Why the polls could be wrong

25 Sep

If you strongly support one presidential candidate over the other, you probably don’t pay much attention to the polls.

That’s a good thing – because you shouldn’t.

Politics 101 is open for business.

This is a bit complex, but follow us to the end.
It’ll make sense.

All of the polling out there uses some variant of the 2008 election turnout as its model for weighting respondents.

This overstates the Democratic vote by a huge margin.

Here’s what happens: When you do a poll you ask people if they are likely to vote.

But any telephone survey always has too few blacks, Latinos, and young people and too many elderly in its sample.

That’s because some don’t have landlines or are rarely at home or don’t speak English well enough to be interviewed or don’t have time to talk.

Elderly get overstated because they tend to be home and to have time to talk.

So you need to increase the “weight” given to interviews with young people, blacks and Latinos and count those with seniors a bit less.

Usually, this is not difficult.

Over the years, the black, Latino, young, and elderly proportion of voters has been fairly constant from election to election.

Yes, there’s been a gradual increase in the Hispanic vote, so you adjust there.

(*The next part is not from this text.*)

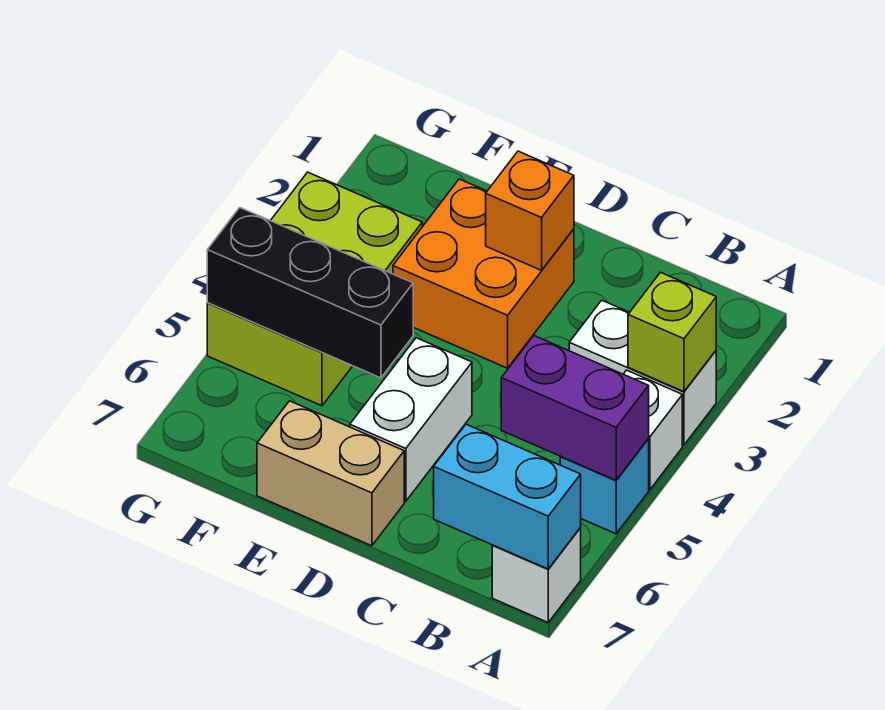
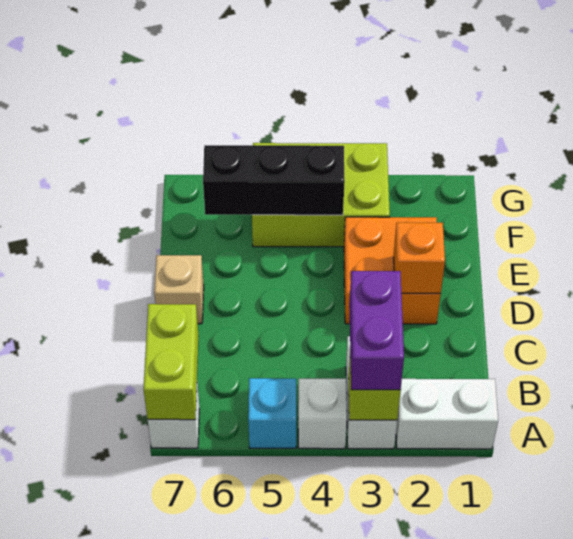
purple brick A5:B5 level 2 -> purple brick A3:B3 level 3
cyan brick A7:B7 level 2 -> lime brick A7:B7 level 2
white brick D5:D6 level 1 -> white brick A1:A2 level 1
tan brick D7:E7 level 1 -> tan brick D7 level 1
black brick E5:G5 level 2 -> black brick F4:F6 level 2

The bottom line – you look back at the last election to weight your polling numbers for this one.

Here’s the key – 2008 was no ordinary election.

Blacks, for example, usually cast only 11% of the vote, but, in 2008, they made up 14% of the vote.

Latinos increased their share of the vote by 1.5% and college kids almost doubled their vote share.

Almost all pollsters are using the 2008 turnout models in weighting their samples.

Rasmussen, differently, uses a mixture of 2008 and 2004 turnouts in determining its sample and that data usually is better for Romney.

There’s something to keep in mind…

The current polling shows a widespread lack of enthusiasm among Obama’s core support due to high unemployment, and disappointment with his policies and performance.

Add to this the lack of novelty in voting for a black candidate now that he has already served as president.

If you adjust virtually any of the published polls to reflect the 2004 vote, not the 2008 vote, they show the race either tied or Romney ahead, a view that may be much closer to reality.

Looking at almost all of the published polls will show Obama getting less than 50% of the vote and less than 50% job approval.

A majority of the voters either support Romney or are undecided.

Here’s an important fact: The undecided vote always goes against the incumbent.

For example – in 1980, the last time an incumbent Democrat was beaten, the Gallup Poll of October 27th had Carter ahead by 45-39.

Its survey a week later showed Reagan catching up and leading by three points.

In the actual voting, the Republican won by nine.

The undecided vote went to the challenger.

It’s important to understand an undecided voter has really decided not to back the incumbent.

He or she isn’t going to won’t focus on the race until later in the game.

So, when a poll shows Obama ahead by, say, 48-45, it may be he’s really losing by 52-48.

Add everything together and the polls that are out there now could be misleading.

As they say, the only poll that counts is the one on election day.

Class dismissed.

2 Responses to “Why the polls could be wrong”

  1. Anonymous September 26, 2012 at 1:09 pm #

    This was pointless.

    • Honolulu Notes September 26, 2012 at 4:21 pm #

      No, it was just over your head.